**What this task involves:** Would you reproduce, word for word, only the lines running from the top of the data through the line containing "October 29, 2024", and none of the pictures?

(Task material Opens)

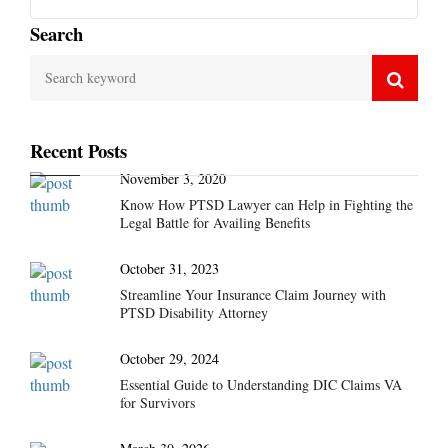
Search
Recent Posts
November 3, 2020
Know How PTSD Lawyer can Help in Fighting the
Legal Battle for Availing Benefits
October 31, 2023
Streamline Your Insurance Claim Journey with
PTSD Disability Attorney
October 29, 2024
Essential Guide to Understanding DIC Claims VA
for Survivors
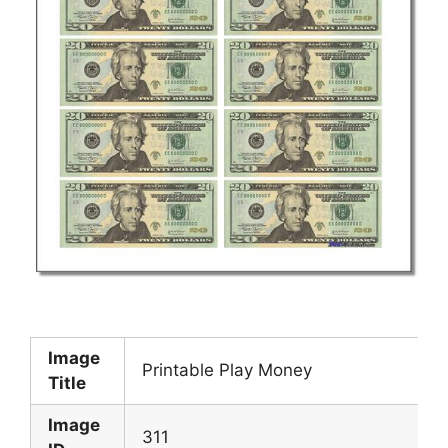
Image
Printable Play Money
Title
Image
311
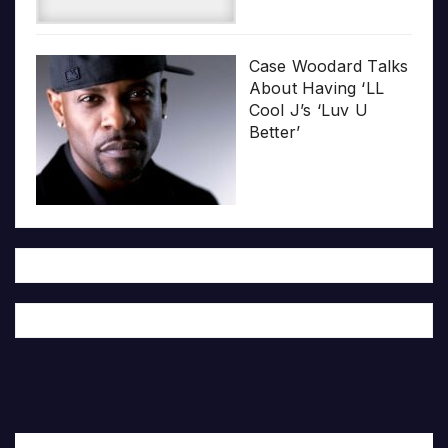
Case Woodard Talks
About Having ‘LL
Cool J’s ‘Luv U
Better’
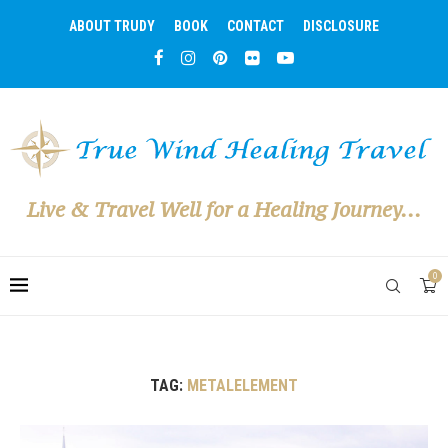
ABOUT TRUDY
BOOK
CONTACT
DISCLOSURE
Live & Travel Well for a Healing Journey...
0
TAG:
METALELEMENT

(Task material Closes)

**Exercise result:**
Search
Recent Posts
November 3, 2020
Know How PTSD Lawyer can Help in Fighting the
Legal Battle for Availing Benefits
October 31, 2023
Streamline Your Insurance Claim Journey with
PTSD Disability Attorney
October 29, 2024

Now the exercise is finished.